Danza silenciosa
Aquellos dos, el hombre y la mujer, habitaban en una danza. La coreografía era sencilla y sin descripción, pero también cuidadosamente elaborada. La han escrito juntos: mi pista, ahora la tuya, y aquí giramos. Tú a mi izquierda, ¡cuidado con mi pie! No seas tan torpe. Así se había hecho, perfecto, y el ritmo pronto se había vuelto un hábito. Desde que se conocieron no habían hecho buena pareja y no se habrían puesto de acuerdo en la canción. Se movían como uno solo, dos fuentes de una única expresión de la existencia que resultaba confortable.
El vapor se elevaba en el aire, los pasos golpeaban suavemente hacia el chisporroteo. La dama levantó la vista de su labor y echó un vistazo a la puerta: la escena era un cuadro enmarcado sobre una repisa. Asintió al entrar; la boca de ella se tensó en forma de bienvenida.
«Buenos días»
La mujer siguió los pasos de baile habituales mientras su compañero entraba en la cocina. Pero algo era diferente esta mañana. Él no respondía con fluidez a los giros y vueltas coreografiados. Sus pies tropezaban, sus manos no encontraban su cintura.
Ella frunció el ceño, confundida. ¿Qué perturbaba su danza armoniosa? Él parecía distraído, ausente. Sus ojos miraban a través de ella hacia horizontes que ella no podía ver.
La mujer sintió un escalofrío. Temía que su compañero hubiera escuchado una melodía nueva, visto otros mundos más allá de este baile rutinario. Quizás anhelaba explorar otros movimientos, improvisar otros pasos.
Ella aferró sus manos con fuerza, tratando de guiarlo de vuelta al compás conocido. Pero él se zafó suavemente y caminó hacia la ventana. Allí, en silencio, contempló el nuevo día. Ella supo entonces que ya nada sería igual. La danza que los había unido se desvanecía como el humo de la mañana.
La mujer siguió cortando vegetales mientras el hombre colgaba su chaqueta y se acercaba. Sus movimientos conjugados eran como una danza matutina, una rutina bien coreografiada tras años de convivencia.

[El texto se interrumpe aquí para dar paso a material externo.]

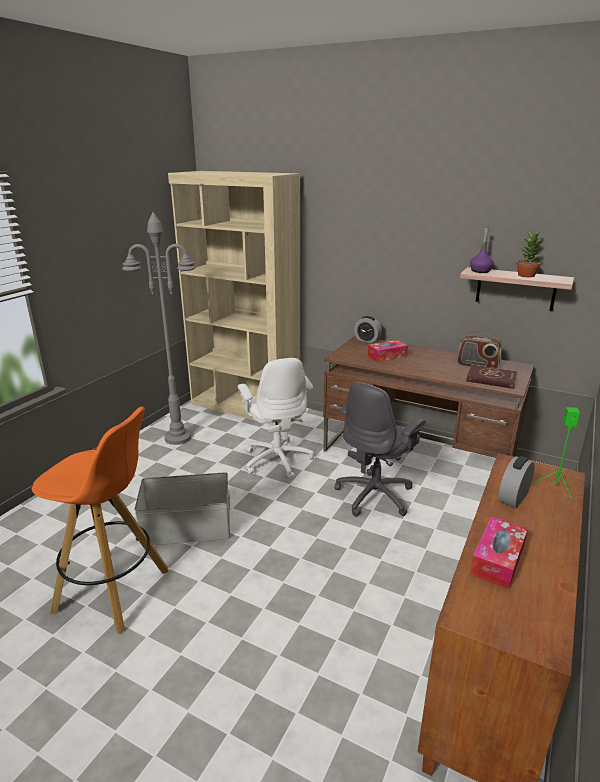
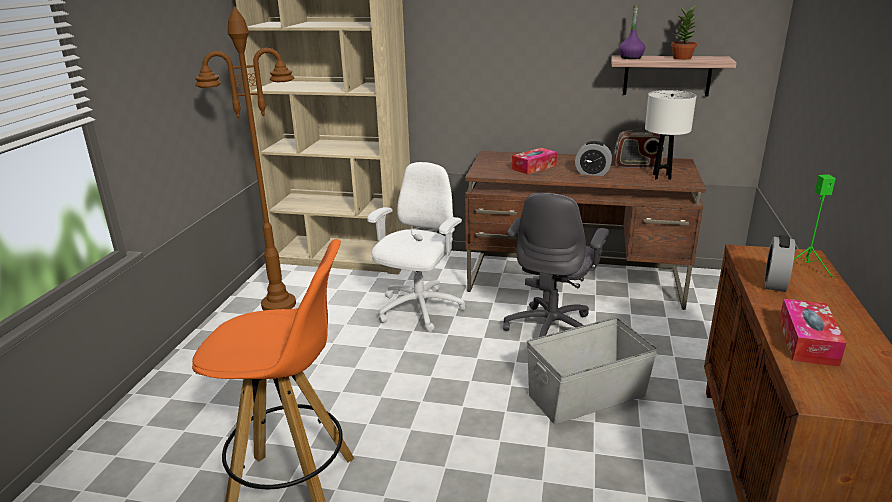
camera: 15 degrees left, 0 degrees up
grey floor lamp [122,212,196,445] -> brown floor lamp [195,6,296,311]
grey storage box [134,472,230,545] -> grey storage box moved to [527,318,658,424]
white office chair [238,358,314,479] -> white office chair turned 120 degrees counterclockwise [367,162,465,332]
alarm clock [354,316,382,343] -> alarm clock moved to [575,141,612,176]
red book [466,365,517,389] -> white table lamp [645,90,696,180]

Él tomó una taza y se sirvió café de la tetera humeante. Luego se sentó frente a ella, observándola en silencio. La mujer sintió su mirada, como tantas otras mañanas. No hacían falta palabras entre ellos.
Sus vidas se habían entrelazado como enredaderas, creciendo juntas, adaptándose la una a la otra. A veces necesitaban podar ciertas asperezas, pero se complementaban y daban sostén mutuo.
Ella terminó de picar las verduras y las echó en la sartén. Luego se volteó y le sonrió levemente. Él le devolvió la sonrisa y le acarició la mano. Ella suspiró. Otro día empezaba, otra página en la danza de su amor.
La mujer siguió los pasos de baile mientras el humo se elevaba suavemente. Su compañero entró y la saludó con un gesto tenso.
«Buenos días» respondió ella, sin dejar de moverse.
La cuidadosa coreografía continuó, giros y vueltas en perfecta sincronía. Aunque anodina para algunos, para ellos era una danza sagrada, un ritual matutino que reafirmaba su vínculo.
De pronto, un traspié, un tropezón involuntario. El flujo se interrumpió, miradas de desconcierto cruzaron el espacio. Sin una palabra, reanudaron la danza, pero la armonía se había fracturado.
Al terminar, el silencio pesaba entre ellos. La mujer suspiró, apagó el fuego y se marchó. Él se quedó contemplando la puerta por donde ella había desaparecido.
La coreografía tan cuidadosamente trazada ya no los sostenía. Tendrían que improvisar nuevos pasos, reinventar una danza donde cupieran los traspiés y tropezones. O dejar que sus caminos se bifurcaran en soledad.